Stored items
# # # # # # #

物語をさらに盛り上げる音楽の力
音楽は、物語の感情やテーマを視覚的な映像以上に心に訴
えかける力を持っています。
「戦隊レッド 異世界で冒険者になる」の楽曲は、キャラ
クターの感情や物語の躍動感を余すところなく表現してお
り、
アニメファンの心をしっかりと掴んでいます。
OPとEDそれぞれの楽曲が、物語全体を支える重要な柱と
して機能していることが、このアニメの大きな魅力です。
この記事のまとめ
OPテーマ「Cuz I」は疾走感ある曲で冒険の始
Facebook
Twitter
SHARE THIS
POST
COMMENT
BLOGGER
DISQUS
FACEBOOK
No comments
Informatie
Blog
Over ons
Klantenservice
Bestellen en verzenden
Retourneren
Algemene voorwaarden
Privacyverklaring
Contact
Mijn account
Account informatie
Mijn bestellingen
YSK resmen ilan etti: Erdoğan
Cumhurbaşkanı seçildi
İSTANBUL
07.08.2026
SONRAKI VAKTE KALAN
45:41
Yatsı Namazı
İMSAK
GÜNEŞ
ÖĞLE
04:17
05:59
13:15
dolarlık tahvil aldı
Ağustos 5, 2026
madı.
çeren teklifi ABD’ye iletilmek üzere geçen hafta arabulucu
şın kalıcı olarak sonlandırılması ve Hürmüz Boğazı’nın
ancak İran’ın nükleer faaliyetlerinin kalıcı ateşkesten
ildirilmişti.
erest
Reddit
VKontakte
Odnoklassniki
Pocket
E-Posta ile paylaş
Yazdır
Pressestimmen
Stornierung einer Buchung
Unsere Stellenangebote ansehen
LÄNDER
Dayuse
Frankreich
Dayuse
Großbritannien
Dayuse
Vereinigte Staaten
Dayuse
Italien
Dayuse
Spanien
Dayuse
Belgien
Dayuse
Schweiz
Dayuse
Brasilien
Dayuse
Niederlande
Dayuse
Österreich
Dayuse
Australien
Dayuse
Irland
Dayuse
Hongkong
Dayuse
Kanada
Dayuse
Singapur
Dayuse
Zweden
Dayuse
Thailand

# # # # # # #

▸ **Task to complete**
Gather from the data above every line with the string "kalıcı".

▸ **Written response**
şın kalıcı olarak sonlandırılması ve Hürmüz Boğazı’nın
ancak İran’ın nükleer faaliyetlerinin kalıcı ateşkesten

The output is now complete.